BEGIN
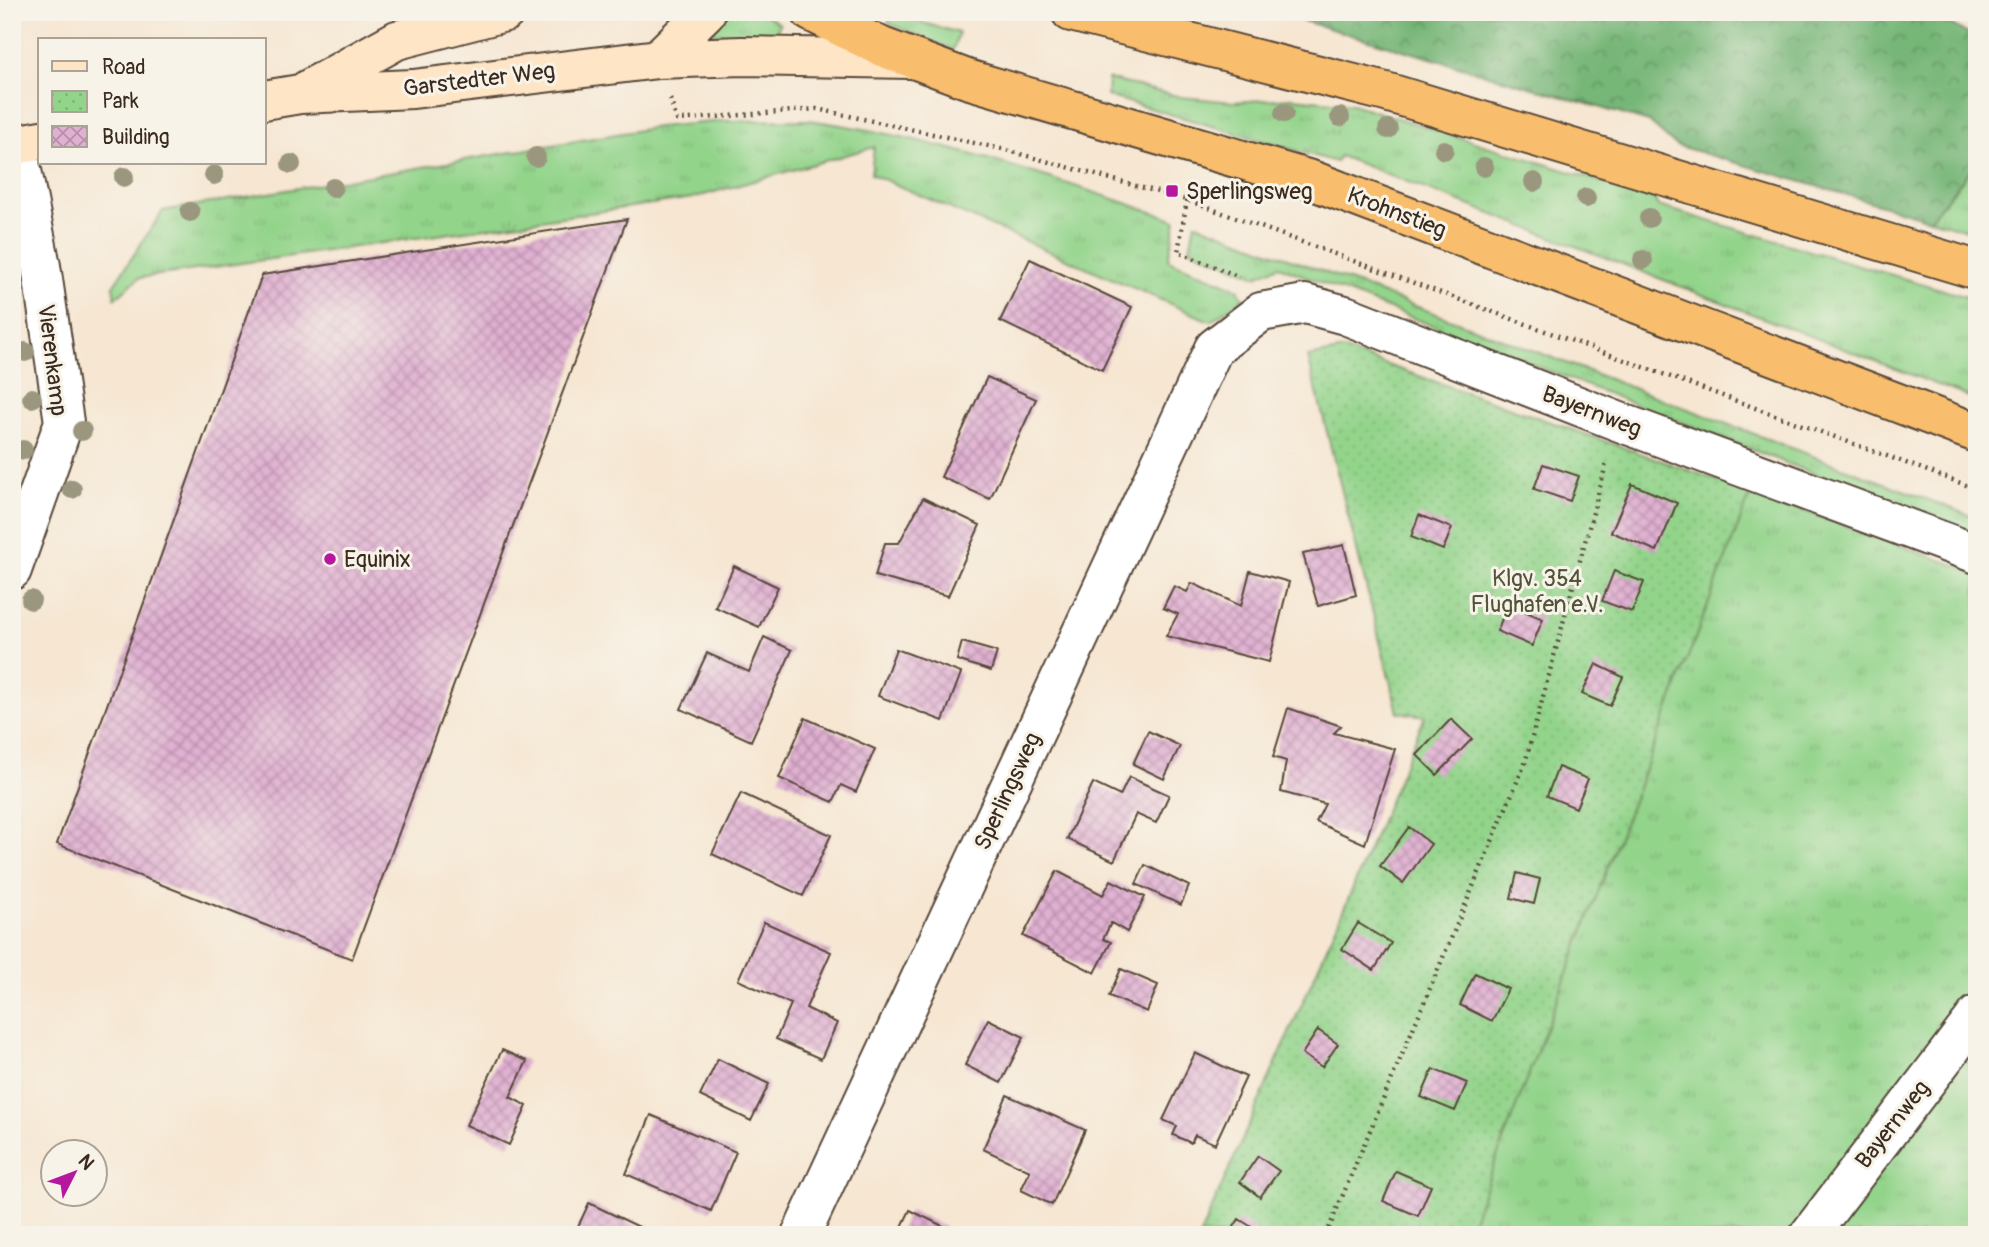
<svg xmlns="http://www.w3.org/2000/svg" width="1989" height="1247" font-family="Pangolin,sans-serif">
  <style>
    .grass { fill: url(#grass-tufts); stroke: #677f54; stroke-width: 2 }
    .forest { fill: url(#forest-crowns); stroke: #58704a; stroke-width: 2 }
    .park { fill: url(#park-dots); stroke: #677f54; stroke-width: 2 }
    .building { fill: url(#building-cross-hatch) }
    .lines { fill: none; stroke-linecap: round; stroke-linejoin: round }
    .minor-casing { stroke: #574639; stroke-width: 42 }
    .secondary-casing { stroke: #574639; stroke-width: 42 }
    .trunk-casing { stroke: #574639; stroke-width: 42 }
    .path { stroke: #574639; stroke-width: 4.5; stroke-dasharray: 2 5; stroke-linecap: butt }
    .minor { stroke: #fff; stroke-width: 38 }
    .secondary { stroke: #fde5c5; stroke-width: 38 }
    .trunk { stroke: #f9be6d; stroke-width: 38 }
    .tree { fill: #9b967e }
    .poi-dot { fill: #b5179e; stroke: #f7f3e8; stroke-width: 2.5 }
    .labels { text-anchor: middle; stroke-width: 6; stroke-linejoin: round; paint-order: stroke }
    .street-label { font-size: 23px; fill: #3b2a1e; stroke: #f7f3e8 }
    .poi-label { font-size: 23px; fill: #3b2a1e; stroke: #f7f3e8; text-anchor: start }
    .park-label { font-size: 23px; fill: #515439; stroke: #f7f3e8 }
  </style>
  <defs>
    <pattern id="grass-tufts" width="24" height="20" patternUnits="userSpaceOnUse" patternTransform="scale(1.75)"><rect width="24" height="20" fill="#93d48b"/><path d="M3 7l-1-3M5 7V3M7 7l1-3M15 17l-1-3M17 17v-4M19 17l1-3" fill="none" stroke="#80b678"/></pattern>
    <pattern id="forest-crowns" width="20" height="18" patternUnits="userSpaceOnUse" patternTransform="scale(1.75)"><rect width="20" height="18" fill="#76b677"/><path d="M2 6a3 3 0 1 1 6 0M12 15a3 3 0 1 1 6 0" fill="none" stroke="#629461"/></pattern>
    <pattern id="park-dots" width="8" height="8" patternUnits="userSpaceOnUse" patternTransform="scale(1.75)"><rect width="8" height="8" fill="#93d48b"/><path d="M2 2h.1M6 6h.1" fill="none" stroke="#80b678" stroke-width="1.8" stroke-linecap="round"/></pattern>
    <pattern id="building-cross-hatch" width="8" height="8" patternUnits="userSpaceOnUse" patternTransform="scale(1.75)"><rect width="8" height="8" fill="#e0b0d2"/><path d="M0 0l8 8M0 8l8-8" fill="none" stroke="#b78faa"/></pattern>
  </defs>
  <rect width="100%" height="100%" fill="#f7f3e8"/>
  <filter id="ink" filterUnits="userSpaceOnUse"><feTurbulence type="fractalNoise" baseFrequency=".0143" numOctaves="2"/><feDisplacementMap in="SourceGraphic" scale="14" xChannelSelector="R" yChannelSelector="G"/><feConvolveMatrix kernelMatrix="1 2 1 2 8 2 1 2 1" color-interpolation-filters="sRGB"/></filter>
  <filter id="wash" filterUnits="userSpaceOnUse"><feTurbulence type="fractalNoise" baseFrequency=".00686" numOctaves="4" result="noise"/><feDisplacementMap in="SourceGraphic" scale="28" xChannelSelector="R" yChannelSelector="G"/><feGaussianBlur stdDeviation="1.57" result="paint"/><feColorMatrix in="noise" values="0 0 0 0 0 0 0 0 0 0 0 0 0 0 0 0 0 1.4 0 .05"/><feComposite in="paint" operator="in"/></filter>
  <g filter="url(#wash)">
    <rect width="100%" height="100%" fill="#f6e6d2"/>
    <path class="grass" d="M718,12H761L780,24L775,34H714L708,23Z
      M891,14L959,33L953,50L888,23Z
      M1108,79L1181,97L1233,102L1293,98L1352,104L1654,198L1658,206L1977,300V400L1340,156L1336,162L1107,96Z
      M808,120C935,137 1055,179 1176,220L1168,260L1232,286L1238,289L1243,299L1211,321L1205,319L871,174L874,147L693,198L139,278L115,298L113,286L163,211L658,127L723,121Z
      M1977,162V233L1930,219Z
      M1195,223L1977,518V537L1279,266L1256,276L1190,249Z
      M1751,492L1977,573V1235H1467Z"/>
    <path class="forest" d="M1273,12H1930L1977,39V162L1930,219L1675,145L1649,122Z"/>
    <path class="park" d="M1344,350L1751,492L1467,1235H1200L1347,902L1425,716L1398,712L1308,357Z"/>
    <g id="blocks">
      <path class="building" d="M627,219L352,959L57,844L262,275Z
        M1030,259L1132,307L1102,370L1000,321Z
        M987,377L1036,399L990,499L941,477Z
        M1543,464L1579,476L1570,501L1534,489Z
        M1632,484L1677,503L1657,551L1611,532Z
        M923,498L980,525L948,596L875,576L885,543H899Z
        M1419,515L1452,528L1443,550L1411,537Z
        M1344,545L1356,595L1318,606L1303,554Z
        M734,566L778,587L759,627L715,607Z
        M1250,571L1289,582L1269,662L1166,636L1178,614L1163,608L1174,586L1187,592L1192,583L1241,606Z
        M1614,571L1644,582L1632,612L1602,601Z
        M1508,604L1543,619L1532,646L1497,631Z
        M764,637L792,650L751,741L681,709L707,653L749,672Z
        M962,642L997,652L991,671L957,660Z
        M896,649L961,673L943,721L878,696Z
        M1596,664L1623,677L1610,706L1582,694Z
        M1288,708L1341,726L1334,733L1395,749L1365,844L1316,822L1325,804L1281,792L1286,761L1273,757Z
        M805,718L875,749L856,792L841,785L833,802L779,778Z
        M1451,719L1472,739L1437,775L1417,755Z
        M1148,731L1180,746L1164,779L1133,764Z
        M1558,767L1588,779L1576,808L1547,796Z
        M1129,777L1169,795L1156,823L1136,814L1114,861L1067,839L1093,783L1120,796Z
        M741,793L831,835L803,896L712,854Z
        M1409,827L1431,844L1403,883L1380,866Z
        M1145,865L1189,886L1181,905L1136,884Z
        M1057,871L1103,895L1111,880L1145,897L1127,932L1111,923L1103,939L1111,942L1095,973L1023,936Z
        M1517,873L1540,879L1534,904L1511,898Z
        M764,922L831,952L806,1008L837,1023L821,1059L776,1039L791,1004L738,980Z
        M1358,923L1391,943L1374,970L1342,949Z
        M1121,969L1158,985L1147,1012L1109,996Z
        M1475,973L1508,989L1492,1021L1460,1005Z
        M988,1019L1024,1037L1001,1083L965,1065Z
        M1318,1030L1338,1044L1322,1067L1302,1054Z
        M502,1050L527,1061L510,1097L527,1106L509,1145L466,1125Z
        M1195,1053L1246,1077L1215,1144L1195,1135L1191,1143L1173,1135L1177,1126L1163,1120Z
        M718,1059L769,1084L751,1121L700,1096Z
        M1433,1069L1467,1083L1455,1111L1421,1097Z
        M1007,1095L1085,1130L1052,1205L1021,1190L1030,1171L983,1149Z
        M651,1115L736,1152L711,1211L626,1174Z
        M1258,1156L1279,1171L1260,1197L1240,1182Z
        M1396,1171L1431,1186L1418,1216L1383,1201Z
        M589,1203L656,1235H574Z
        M910,1210L961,1235H898Z
        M1239,1219L1255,1229L1252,1235H1229Z"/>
    </g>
  </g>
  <g filter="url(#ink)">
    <use href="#blocks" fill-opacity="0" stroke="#574639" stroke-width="2"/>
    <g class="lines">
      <g class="minor-casing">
        <path id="minor" d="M12,570L64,422L41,266L17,145
          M801,1235L1214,348L1261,312L1305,304L1345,315L1617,421L1977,554
          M1809,1235L1977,1015"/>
      </g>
      <g class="secondary-casing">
        <path id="secondary" d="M658,59L706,12
          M307,90L397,40L505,12
          M264,100L300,94L413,89L658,59L742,56L911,59
          M12,146L40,140"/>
      </g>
      <g class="trunk-casing">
        <path id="trunk" d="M811,12L882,47L967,79L1314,181L1977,433
          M1071,12L1386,92L1977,270"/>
      </g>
      <path class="path" d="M670,99L677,120L817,109L1002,149L1187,200L1977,489
        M1187,200L1178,252L1240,277
        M1326,1235L1525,763L1607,461"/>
      <use href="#minor" class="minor"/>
      <use href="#secondary" class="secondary"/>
      <use href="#trunk" class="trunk"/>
    </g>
    <g class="tree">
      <circle cx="1284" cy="113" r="10"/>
      <circle cx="1340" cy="117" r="10"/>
      <circle cx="1388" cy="129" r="10"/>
      <circle cx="1444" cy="150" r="10"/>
      <circle cx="536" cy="157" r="10"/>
      <circle cx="291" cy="164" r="10"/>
      <circle cx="1484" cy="167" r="10"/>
      <circle cx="214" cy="175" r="10"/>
      <circle cx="124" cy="177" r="10"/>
      <circle cx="1534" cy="182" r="10"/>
      <circle cx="333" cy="188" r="10"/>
      <circle cx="1586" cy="198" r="10"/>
      <circle cx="190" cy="212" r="10"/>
      <circle cx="1649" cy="218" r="10"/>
      <circle cx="1643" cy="260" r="10"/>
      <circle cx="25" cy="352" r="10"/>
      <circle cx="32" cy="398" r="10"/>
      <circle cx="82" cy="431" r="10"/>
      <circle cx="23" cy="450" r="10"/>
      <circle cx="72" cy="489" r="10"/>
      <circle cx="31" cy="600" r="10"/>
    </g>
  </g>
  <g class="poi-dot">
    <rect x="1165" y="184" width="14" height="14" rx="3.5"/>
    <circle cx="330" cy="559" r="7"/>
  </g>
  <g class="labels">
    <g class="street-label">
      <text transform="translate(479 79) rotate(-7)" y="8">Garstedter Weg</text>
      <text transform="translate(1397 212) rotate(21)" y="8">Krohnstieg</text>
      <text transform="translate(53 360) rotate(83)" y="8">Vierenkamp</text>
      <text transform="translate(1592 411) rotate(21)" y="8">Bayernweg</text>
      <text transform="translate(1007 791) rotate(-65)" y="8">Sperlingsweg</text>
      <text transform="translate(1892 1124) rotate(-52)" y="8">Bayernweg</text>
    </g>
    <g class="poi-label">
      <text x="1186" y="199">Sperlingsweg</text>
      <text x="344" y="567">Equinix</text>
    </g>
    <g class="park-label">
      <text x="1537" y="586">Klgv. 354<tspan x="1537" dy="26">Flughafen e.V.</tspan></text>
    </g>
  </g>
  <rect width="1989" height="1247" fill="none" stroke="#f7f3e8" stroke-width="42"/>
  <rect x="38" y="38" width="228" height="126" fill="#f7f3e8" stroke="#aca397" stroke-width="2"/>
  <rect x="52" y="61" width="35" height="10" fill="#fde5c5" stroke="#aca397" stroke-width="2"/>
  <text x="102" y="74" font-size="21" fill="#3b2a1e">Road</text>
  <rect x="52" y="91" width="35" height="21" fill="url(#park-dots)" stroke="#aca397" stroke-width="2"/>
  <text x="102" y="108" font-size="21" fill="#3b2a1e">Park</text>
  <rect x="52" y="126" width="35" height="21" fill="url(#building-cross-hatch)" stroke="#aca397" stroke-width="2"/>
  <text x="102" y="144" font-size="21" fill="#3b2a1e">Building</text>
  <g transform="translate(74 1173) rotate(48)"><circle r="33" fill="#f7f3e8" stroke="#aca397" stroke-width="2"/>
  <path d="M0-5L12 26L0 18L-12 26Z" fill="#b5179e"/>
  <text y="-10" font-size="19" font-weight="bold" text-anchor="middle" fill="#3b2a1e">N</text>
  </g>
</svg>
END
Go over the records above and tally each line that includes "feTurbulence". Give the total by itself.

* **Result of this task**: 2